==== Given information
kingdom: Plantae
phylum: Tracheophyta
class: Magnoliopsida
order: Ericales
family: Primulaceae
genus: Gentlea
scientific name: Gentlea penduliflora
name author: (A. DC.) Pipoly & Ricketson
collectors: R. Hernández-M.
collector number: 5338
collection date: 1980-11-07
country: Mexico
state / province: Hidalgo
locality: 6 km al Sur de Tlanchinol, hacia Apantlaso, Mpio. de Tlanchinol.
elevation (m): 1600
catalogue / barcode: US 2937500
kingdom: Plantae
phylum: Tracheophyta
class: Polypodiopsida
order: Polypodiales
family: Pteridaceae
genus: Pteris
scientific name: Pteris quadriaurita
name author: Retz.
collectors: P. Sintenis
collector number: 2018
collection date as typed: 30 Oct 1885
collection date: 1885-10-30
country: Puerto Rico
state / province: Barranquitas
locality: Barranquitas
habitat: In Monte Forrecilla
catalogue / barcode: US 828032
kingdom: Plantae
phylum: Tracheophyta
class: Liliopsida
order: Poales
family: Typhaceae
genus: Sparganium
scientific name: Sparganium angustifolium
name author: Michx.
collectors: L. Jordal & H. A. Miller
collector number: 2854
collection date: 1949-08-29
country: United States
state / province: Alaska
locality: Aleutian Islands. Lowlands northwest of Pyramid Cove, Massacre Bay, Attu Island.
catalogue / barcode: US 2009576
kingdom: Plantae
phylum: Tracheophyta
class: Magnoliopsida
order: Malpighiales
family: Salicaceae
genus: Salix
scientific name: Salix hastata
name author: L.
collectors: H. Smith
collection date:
========
Put the lines of the listing into a numbered list, from its first line through the line holding "scientific name: Sparganium angustifolium", inclusive, and leave out any blank lines.

1. kingdom: Plantae
2. phylum: Tracheophyta
3. class: Magnoliopsida
4. order: Ericales
5. family: Primulaceae
6. genus: Gentlea
7. scientific name: Gentlea penduliflora
8. name author: (A. DC.) Pipoly & Ricketson
9. collectors: R. Hernández-M.
10. collector number: 5338
11. collection date: 1980-11-07
12. country: Mexico
13. state / province: Hidalgo
14. locality: 6 km al Sur de Tlanchinol, hacia Apantlaso, Mpio. de Tlanchinol.
15. elevation (m): 1600
16. catalogue / barcode: US 2937500
17. kingdom: Plantae
18. phylum: Tracheophyta
19. class: Polypodiopsida
20. order: Polypodiales
21. family: Pteridaceae
22. genus: Pteris
23. scientific name: Pteris quadriaurita
24. name author: Retz.
25. collectors: P. Sintenis
26. collector number: 2018
27. collection date as typed: 30 Oct 1885
28. collection date: 1885-10-30
29. country: Puerto Rico
30. state / province: Barranquitas
31. locality: Barranquitas
32. habitat: In Monte Forrecilla
33. catalogue / barcode: US 828032
34. kingdom: Plantae
35. phylum: Tracheophyta
36. class: Liliopsida
37. order: Poales
38. family: Typhaceae
39. genus: Sparganium
40. scientific name: Sparganium angustifolium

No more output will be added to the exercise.